The Schwarzlose Model 1898 Pistol Was Way Ahead of Its Time
So far ahead that customers rejected it
by MATTHEW MOSS
Schwarzlose is a name that most will associate with the M1907 medium machine gun that the Austro-Hungarian army used in World War I.
But there’s another Schwarzlose gun. In 1898, Andreas Wilhelm Schwarzlose completed a truly advanced pistol design that was well ahead of its contemporaries in design and ergonomics.
Schwarzlose was Prussian. As a young man he served as a gunner and armorer in the Austro-Hungarian army before training at the National Ordnance College and setting up his own company, A.W. Schwarzlose G.m.b.H., in Berlin in 1897.
Schwarzlose filed his first patent for the design in Britain in 1898 and got his U.S. patent in 1902 as production in Berlin was just beginning. The design evolved between the two patents, with the first showing a small bolt handle on the left-hand side of the bolt — a feature Schwarzlose later replaced with a T-bar charging-handle.

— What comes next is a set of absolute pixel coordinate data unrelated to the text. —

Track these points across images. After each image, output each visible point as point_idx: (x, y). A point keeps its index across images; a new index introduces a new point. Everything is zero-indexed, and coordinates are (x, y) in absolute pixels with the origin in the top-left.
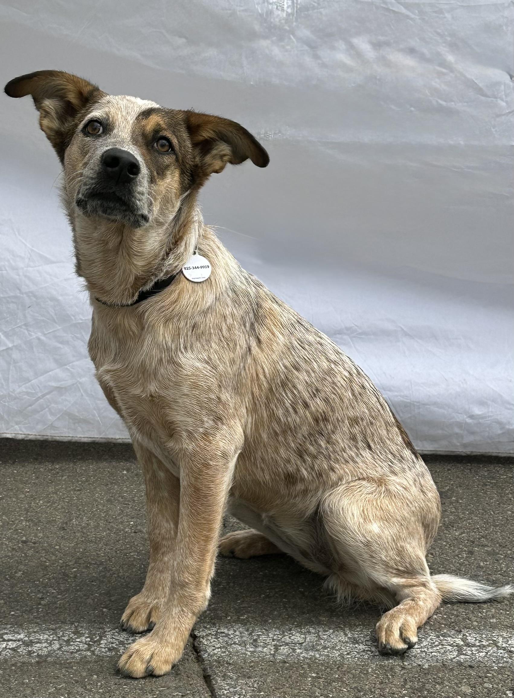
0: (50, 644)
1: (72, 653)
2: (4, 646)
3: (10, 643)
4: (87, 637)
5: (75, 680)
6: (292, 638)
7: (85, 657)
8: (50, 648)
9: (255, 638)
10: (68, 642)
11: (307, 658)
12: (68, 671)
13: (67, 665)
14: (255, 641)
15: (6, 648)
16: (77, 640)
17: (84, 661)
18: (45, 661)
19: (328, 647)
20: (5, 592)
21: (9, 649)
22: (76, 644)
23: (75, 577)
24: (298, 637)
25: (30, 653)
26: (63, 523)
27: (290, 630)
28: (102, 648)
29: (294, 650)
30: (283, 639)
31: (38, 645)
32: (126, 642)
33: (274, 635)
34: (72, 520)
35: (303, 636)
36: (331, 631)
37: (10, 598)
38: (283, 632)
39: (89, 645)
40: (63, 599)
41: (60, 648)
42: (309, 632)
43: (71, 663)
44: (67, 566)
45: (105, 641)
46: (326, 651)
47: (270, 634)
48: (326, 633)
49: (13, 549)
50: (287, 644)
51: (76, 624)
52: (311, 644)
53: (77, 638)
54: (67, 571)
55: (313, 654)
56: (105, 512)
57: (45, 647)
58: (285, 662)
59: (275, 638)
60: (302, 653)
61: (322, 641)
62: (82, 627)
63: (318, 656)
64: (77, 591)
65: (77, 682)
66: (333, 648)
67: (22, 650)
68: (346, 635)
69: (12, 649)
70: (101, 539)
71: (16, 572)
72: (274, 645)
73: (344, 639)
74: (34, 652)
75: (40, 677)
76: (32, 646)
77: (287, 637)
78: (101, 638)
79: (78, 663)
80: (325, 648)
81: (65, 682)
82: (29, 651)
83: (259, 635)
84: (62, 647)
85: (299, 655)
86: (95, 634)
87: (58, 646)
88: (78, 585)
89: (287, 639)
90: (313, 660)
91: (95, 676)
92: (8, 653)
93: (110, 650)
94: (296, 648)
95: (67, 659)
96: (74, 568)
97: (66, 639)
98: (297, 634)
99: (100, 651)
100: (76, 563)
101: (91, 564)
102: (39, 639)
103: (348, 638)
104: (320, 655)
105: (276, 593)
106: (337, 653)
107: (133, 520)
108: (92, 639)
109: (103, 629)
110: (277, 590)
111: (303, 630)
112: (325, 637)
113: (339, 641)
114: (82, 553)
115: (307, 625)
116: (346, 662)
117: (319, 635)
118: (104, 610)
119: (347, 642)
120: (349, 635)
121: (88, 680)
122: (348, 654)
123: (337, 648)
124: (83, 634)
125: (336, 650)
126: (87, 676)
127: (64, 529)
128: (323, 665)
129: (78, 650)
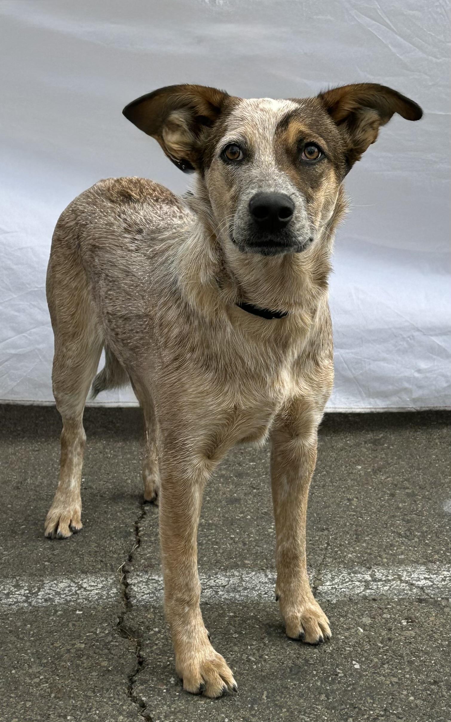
1: (10, 605)
4: (25, 590)
6: (217, 581)
7: (22, 608)
10: (8, 595)
11: (227, 599)
12: (4, 622)
13: (4, 617)
16: (17, 593)
17: (20, 612)
19: (248, 588)
22: (15, 596)
23: (23, 533)
24: (222, 580)
26: (18, 482)
27: (216, 574)
28: (39, 599)
29: (217, 592)
32: (62, 592)
34: (27, 479)
35: (226, 579)
36: (254, 573)
38: (210, 576)
39: (27, 597)
40: (9, 555)
42: (233, 576)
43: (8, 614)
44: (16, 523)
45: (43, 593)
46: (246, 591)
48: (249, 575)
50: (211, 587)
51: (18, 578)
52: (233, 586)
53: (16, 591)
54: (15, 528)
55: (233, 595)
58: (207, 604)
60: (223, 595)
61: (244, 583)
62: (22, 580)
63: (238, 597)
64: (23, 546)
65: (11, 632)
66: (253, 589)
68: (266, 576)
73: (264, 580)
77: (212, 581)
78: (39, 590)
79: (14, 614)
80: (245, 589)
85: (220, 597)
86: (34, 587)
90: (233, 601)
91: (29, 626)
93: (46, 600)
94: (219, 590)
95: (5, 611)
96: (22, 525)
97: (6, 592)
98: (222, 578)
99: (36, 602)
100: (25, 520)
103: (269, 579)
104: (240, 596)
105: (209, 540)
106: (255, 593)
107: (85, 477)
108: (30, 591)
109: (42, 581)
110: (210, 537)
111: (228, 574)
112: (247, 579)
113: (260, 582)
114: (32, 510)
115: (232, 569)
116: (262, 601)
117: (242, 578)
118: (46, 563)
119: (266, 583)
120: (270, 577)
121: (22, 629)
122: (266, 594)
123: (256, 589)
124: (22, 587)
125: (255, 591)
126: (21, 625)
127: (18, 488)
128: (241, 605)
129: (16, 602)
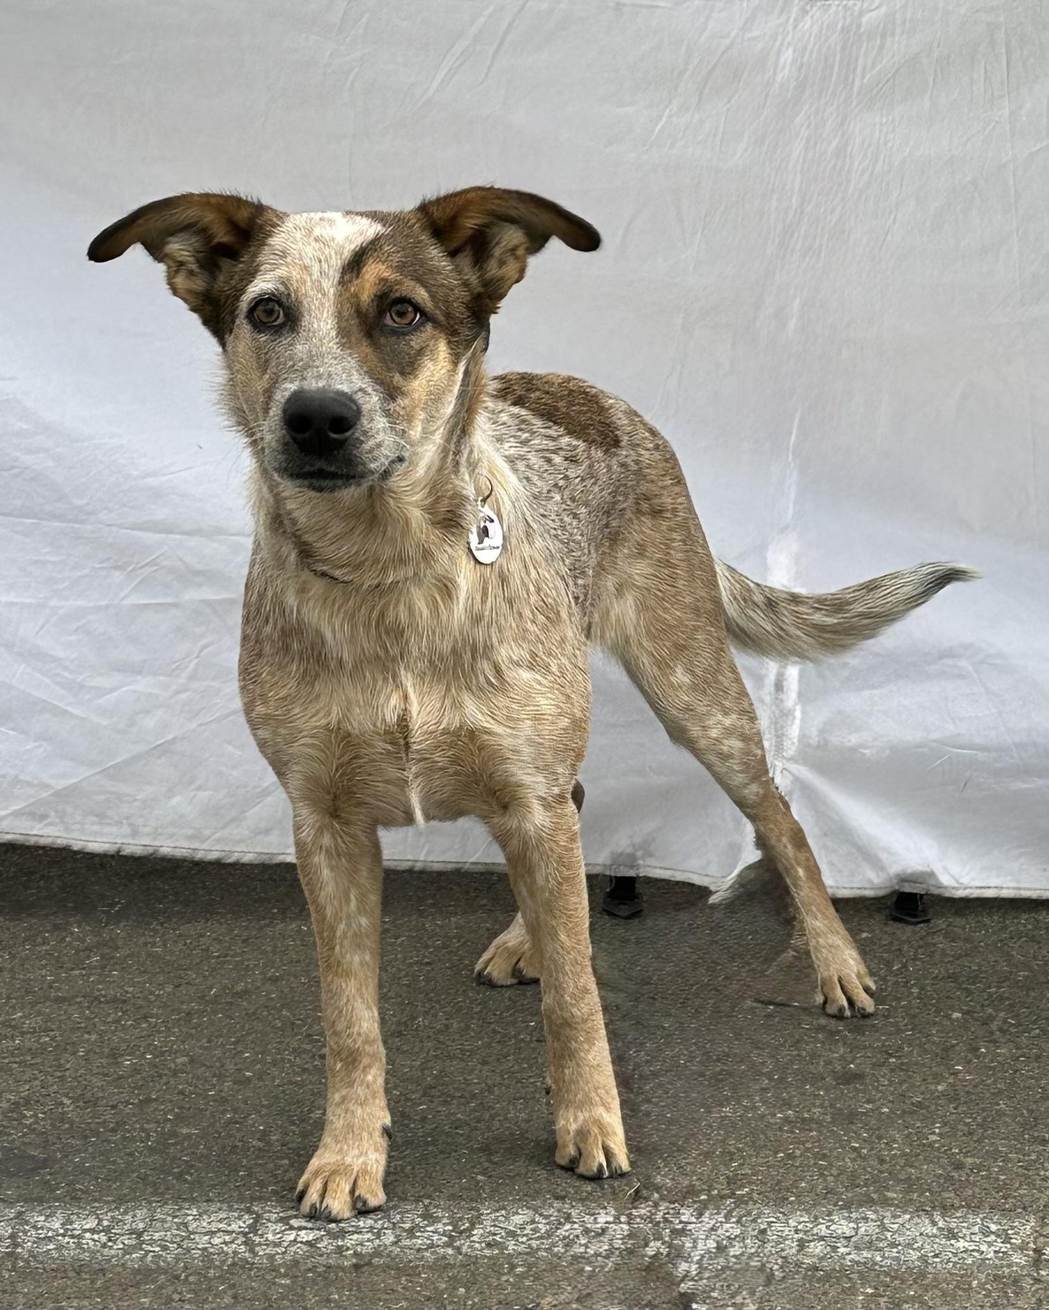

Additionally, the early patent describes an accelerator which, in theory, would have ensured that the action cycled. However, the 7.63-by-25-millimeter Mauser ammunition that the pistol used proved to be more than powerful enough to cycle without an accelerator — and Schwarzlose removed this design element by the time of the second patent in January 1898.
Schwarzlose meant his M1898 — sometimes called the “Standard” or “Standart” — to be purely a pistol and not a pistol-carbine like many of its contemporaries, including the C-96 Mauser.
As such, there was no provision for one of the holster stocks that were popular at the time. There are at least two extant examples of the pistol with a slot cut in the back strap to fit a holster stock, but this was not present on the majority of the guns.
The pistol’s grip angle was highly ergonomic, making it very pointable.
Another aspect of the design that was very advanced for the time was its controls. The M1898 had both a slide release lever to the rear of the receiver — the pistol locked open upon emptying the magazine — and a safety that could be thumb-operated, with down being safe and up being fire.
Unlike rival pistols, the controls were accessible without the firer altering his grip.
The pistol had an overly-complex sight — which was typical of the period. It rotated for graduations from 100 meters to 500 meters. The gun fed from a seven-round box magazine loaded into the grip, and fired Mauser’s 7.63-by-25-millimeter round.
It was striker-fired and used a short recoil system with a four-lug rotating bolt locking the action. This was unlocked by the barrel-and-bolt assembly’s recoil as it traveled rearward, with the bolt being cammed by a stud in the wall of the frame.
Another modern feature of the pistol was that its main spring acted as a recoil spring, a striker spring and an extractor spring. There was also an additional “barrel spring” that arrested some of the barrel’s rearward motion, absorbing much of the energy.
The pistol’s primary design shortcoming was that, if the pin or loop holding the bolt in place sheared, the bolt assembly and barrel could — in theory — slide off the frame under recoil and smack the operator. Ouch.
The M1898 was an extremely elegant design for the period. However, manufacturing it must have been prohibitively expensive. The construction of the pistol would have required highly-skilled machining. The bolt, for example, was milled as a single piece.
As a result, fewer than 1,000 of the guns were ever made, and today only serial numbers below 500 are common. The Boers purchased a few during the Second Anglo-Boer War. However, commercial and military interest was minimal — and DWM’s Luger soon totally overtook it.
Schwarzlose apparently sold the remaining pistols to Russian socialist — not Communist — revolutionaries in 1904 or 1905 for their planned revolution. However, authorities intercepted the shipment and reportedly issued the guns they confiscated to customs officers and border guards.
While the Model 1898 proved to be a commercial failure, Schwarzlose continued to develop his pistol designs, next turning to a toggle-locked design he called the Model 1900.
This, too, failed to find traction. However, his work with toggle-locks would bear fruit with the M1907 machine gun.
Undeniably advanced for its day, Schwarzlose’s M1898 was the victim of its complexity and elegance and its maker’s limited resources compared to Mauser and DWM. Schwarzlose’s company continued to manufacture firearms until 1919, when the Allied Disarmament Commission closed the factory.
Schwarzlose then worked as a freelance firearms consultant until he died in 1936 at the age of 69.